*Information shown*
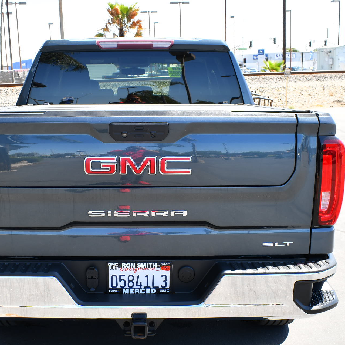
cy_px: 212
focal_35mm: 50
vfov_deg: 33.9
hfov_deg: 33.9
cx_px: 136
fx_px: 564
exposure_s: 1/60
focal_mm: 18
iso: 100
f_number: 8
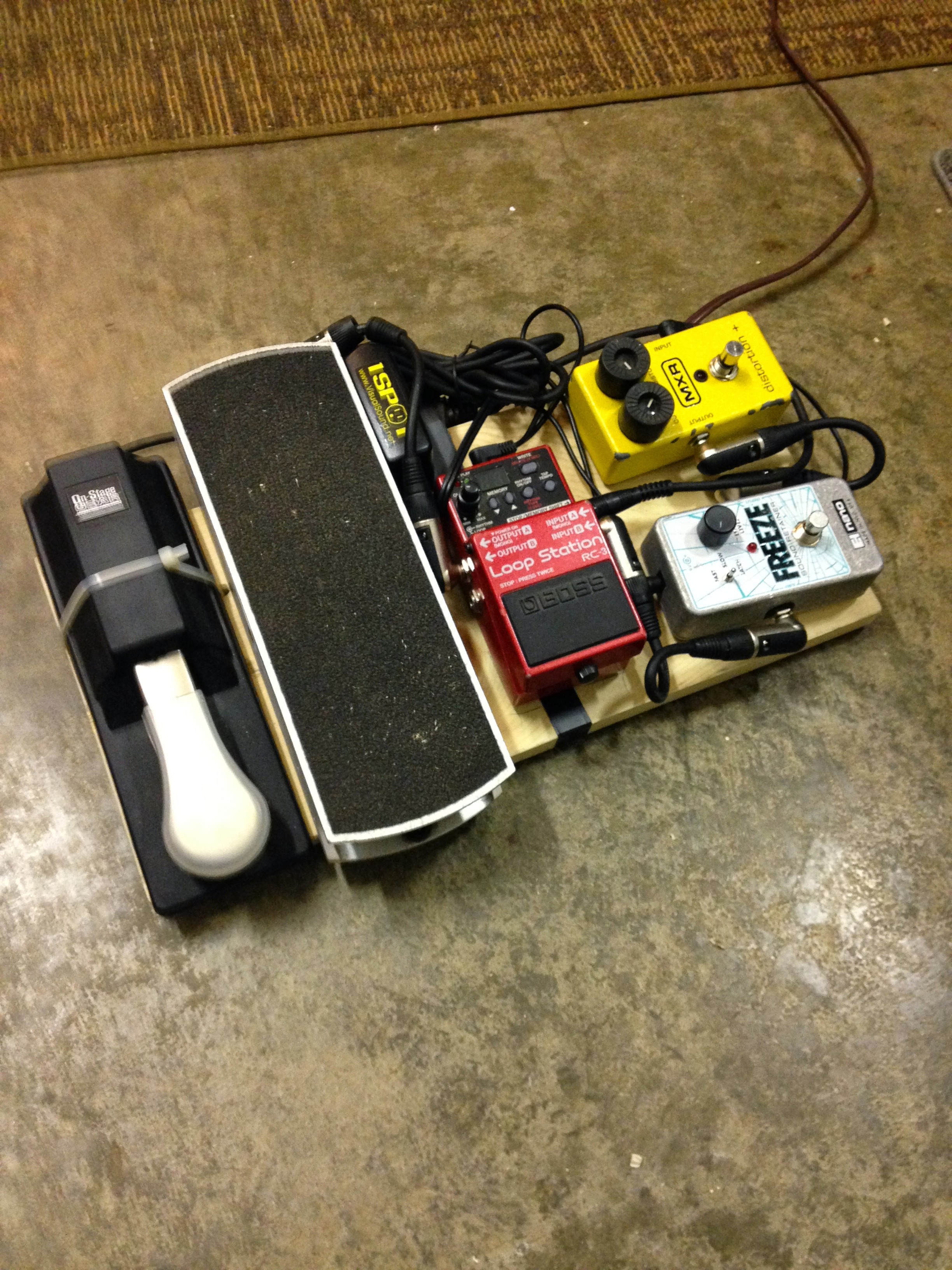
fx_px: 1210
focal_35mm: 33
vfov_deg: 55.4
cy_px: 635
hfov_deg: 42.9
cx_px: 476
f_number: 2.4
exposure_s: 1/20
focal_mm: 4.12
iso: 320
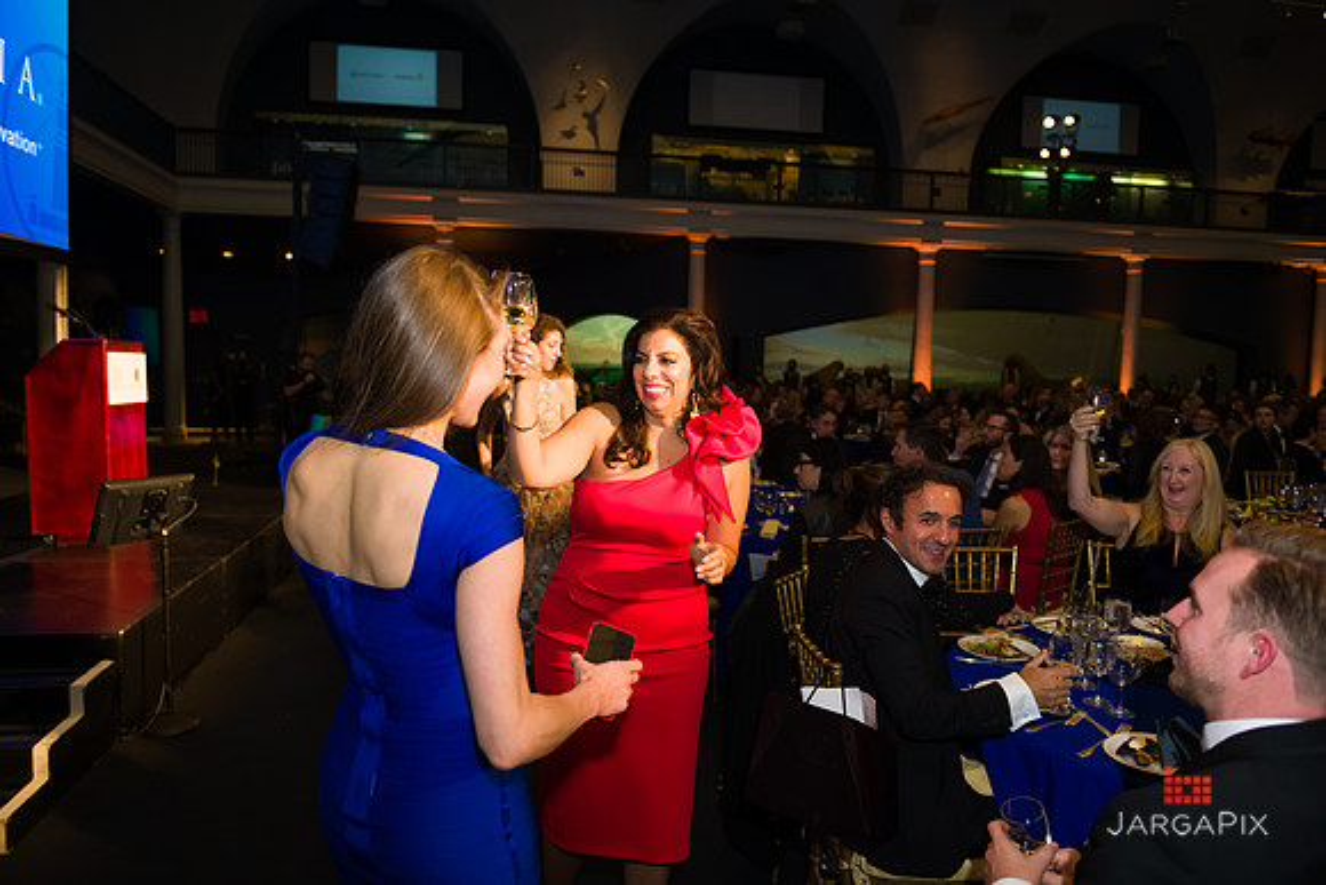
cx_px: 663
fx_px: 995
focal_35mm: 27
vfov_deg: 48.0
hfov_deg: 67.4
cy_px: 442
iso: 1250
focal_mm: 27
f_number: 3.2
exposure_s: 1/100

*Job item*
What is needed is a word-for-word restatement of the entries, minus any pictures.

*Answer for this exercise*
cy_px: 212
focal_35mm: 50
vfov_deg: 33.9
hfov_deg: 33.9
cx_px: 136
fx_px: 564
exposure_s: 1/60
focal_mm: 18
iso: 100
f_number: 8
fx_px: 1210
focal_35mm: 33
vfov_deg: 55.4
cy_px: 635
hfov_deg: 42.9
cx_px: 476
f_number: 2.4
exposure_s: 1/20
focal_mm: 4.12
iso: 320
cx_px: 663
fx_px: 995
focal_35mm: 27
vfov_deg: 48.0
hfov_deg: 67.4
cy_px: 442
iso: 1250
focal_mm: 27
f_number: 3.2
exposure_s: 1/100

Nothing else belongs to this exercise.